江野聽見身後的響動,回過頭,關心問:“怎麽了?”

路上空蕩,只有住處和行人,柏塵竹仍記得自己被買賣的日子,忽然來了一句:“沒有市集嗎?”

“有,但不在這裏,在外圍。”江野搖頭,“才剛過了一小波喪屍潮,亂糟糟的都沒收拾好。”

柏塵竹點點頭,隨口問道:“你們平日除了訓練,還會做別的事情嗎?”

江野道:“會定時去周邊巡視,清理異族和喪屍,如果遇到基地裏能用上的,比如糧食,都會帶些回來。其實基地裏也有傭兵,他們主要幹的就是這種活。不過他們也挺沒用的,我掛了那麽久的尋人啟事,沒有一個團能找到你。”

故意躲藏的柏塵竹摸了摸鼻尖,“那算不算是我技高一籌?”

江野笑了一聲,揚起臉,“算的!阿竹最厲害了!”

柏塵竹被他誇張的言辭逗笑了。

兩人回到小房子,沒想到梁浩然在這蹲著,江野便說暫時不需要柏塵竹,把他趕回房間休息。

柏塵竹見梁浩然抱著資料而來,像是有事要說,轉身進房,脫了鞋上床。

躺下那一刻,疲倦湧了上來,布滿四肢百骸。

他擡起胳膊擋著眼睛,本來只打算閉目休息一會兒就起來幫忙整理資料,沒想到一躺下去就睡到了晚上。

睜眼那一刻,他有種微妙的不真實感。

我在哪?

半晌,他回過神,下床推開門,喝了杯水緩了緩,走去書房。

簡陋的書房只有一桌兩椅,顯得極為空蕩。而梁浩然不知道什麽時候走的,房子裏只剩下他和江野。

“醒了?”江野坐在辦公桌後,單手撐著下巴問他,“我這有果子,你要不要吃?”

江野手邊有一顆梨子,拳頭大小,黃褐色,十分圓潤。

“不要?”江野擡眼瞧他。

柏塵竹搖頭。

江野不和他客氣,自己吃上了,順便指了指邊上的一沓厚厚的手寫報告,“都是這周出城巡視隊伍的報告,你替我看看有什麽值得註意的點。”

他哢嚓哢嚓大口啃著梨,清脆的響聲恍若在耳邊。

柏塵竹走過去,視線從報告挪到江野身上。

江野老大爺似的雙腿交疊著攤在椅子上,看著就很放松很舒服。

柏塵竹頓了頓,在江野僵硬的肢體和驚訝的眼神裏,彎腰迅速啃在梨子上,偷了一口。

他嚼了嚼,直起身,皺眉,“不怎麽甜。”

江野哭笑不得,“你剛還說不吃。”

柏塵竹鄭重其事道:“別人家的飯最香。”

江野滿是無奈,他吃完了梨子,看著整理著資料的柏塵竹,猛地回過神:失憶的柏塵竹和他總像隔著一道空氣墻,絕無可能這麽親近。

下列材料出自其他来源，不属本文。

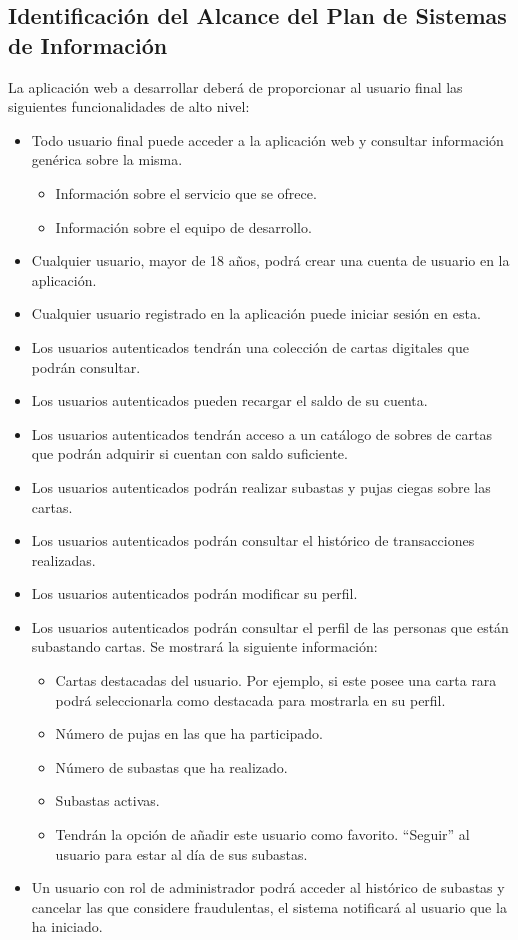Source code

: \subsection{Identificación del Alcance del Plan de Sistemas de Información} \hypertarget{sec:2_identificacion_alcance_PSI}{}
La aplicación web a desarrollar deberá de proporcionar al usuario final las siguientes funcionalidades de alto nivel:
\begin{itemize}
    \item Todo usuario final puede acceder a la aplicación web y consultar información genérica sobre la misma.
    \begin{itemize}
        \item Información sobre el servicio que se ofrece.
        \item Información sobre el equipo de desarrollo.
    \end{itemize}
    \item Cualquier usuario, mayor de 18 años, podrá crear una cuenta de usuario en la aplicación.
    \item Cualquier usuario registrado en la aplicación puede iniciar sesión en esta.
    \item Los usuarios autenticados tendrán una colección de cartas digitales que podrán consultar.
    \item Los usuarios autenticados pueden recargar el saldo de su cuenta.
    \item Los usuarios autenticados tendrán acceso a un catálogo de sobres de cartas que podrán adquirir si cuentan con saldo suficiente.
    \item Los usuarios autenticados podrán realizar subastas y pujas ciegas sobre las cartas.
    \item Los usuarios autenticados podrán consultar el histórico de transacciones realizadas.
    \item Los usuarios autenticados podrán modificar su perfil.
    \item Los usuarios autenticados podrán consultar el perfil de las personas que están subastando cartas. Se mostrará la siguiente información:
    \begin{itemize}
        \item Cartas destacadas del usuario. Por ejemplo, si este posee una carta rara podrá seleccionarla como destacada para mostrarla en su perfil.
        \item Número de pujas en las que ha participado.
        \item Número de subastas que ha realizado.
        \item Subastas activas.
        \item Tendrán la opción de añadir este usuario como favorito. ``Seguir'' al usuario para estar al día de sus subastas.
    \end{itemize}
    \item Un usuario con rol de administrador podrá acceder al histórico de subastas y cancelar las que considere fraudulentas, el sistema notificará al usuario que la ha iniciado.
\end{itemize}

他猛地坐直身,驚喜道:“阿竹!你是不是恢覆記憶了?”

柏塵竹沈默一瞬,不太肯定,“也許是?”

江野心急如焚,站起身繞著他團團轉,“什麽叫也許?是就是,不是就不是!我問你,我們初遇在哪裏?”

柏塵竹沈吟著,“你說在哪裏?”

江野道:“那當然是某天風和日麗,你在路邊無依無靠賣身葬、額、賣身換吃的,而善良的我路過,把你帶了回去……”

柏塵竹忍了又忍,沒忍住,“胡說!”

江野彎起嘴角。

柏塵竹跟他算賬:“明明是在夜總會,你照面給了我一腳……”他的話在江野柔和的眼神裏戛然而止。

他的確想起了他們荒誕的初見,認得了曾經日夜相對的夥伴,記起了江野那句‘你是男的我也喜歡’……

但是,柏塵竹揉了揉鼻根,坦言,“江野,我有些記憶還是很模糊。”

“沒關系。”江野看著他,眼裏好像載著星星,“你只要記得我就夠了。剩下的,我陪你慢慢找回來。”

柏塵竹放下手,看著他期待的眼神,心裏軟了一角,“好。”

在暧昧的氛圍裏,柏塵竹話音一轉,“不過江野……”

江野心下有不好的預感,“怎麽了嘛?”

柏塵竹陰惻惻問:“你說的陪我找記憶,是指說我對你一見鐘情死纏爛打最後你烈男怕纏郎這種嗎?”

之前胡說八道,導致現在被翻舊賬的江野頭皮發麻,眼神虛虛瞟了眼窗外,“那個什麽,阿竹你看,今晚夜色真美。”

“美在哪裏?”柏塵竹瞇起眼。

“呃?特別黑?”江野慫了。

柏塵竹盯著他一陣子,視線上下一掃,“把你這件辣眼的花外套換掉。”

江野松了口氣,忙不疊道:“好咧!”

“還有,”柏塵竹眼神軟下來,“拿點藥過來,我給你擦。”

江野低頭看看自己,不覺得自己哪裏有需要擦藥的地方。柏塵竹把他按在椅子上,擼起了他的左袖,袖子下邊赫然是深可見骨的一口咬痕,是被喪屍化的所長咬的。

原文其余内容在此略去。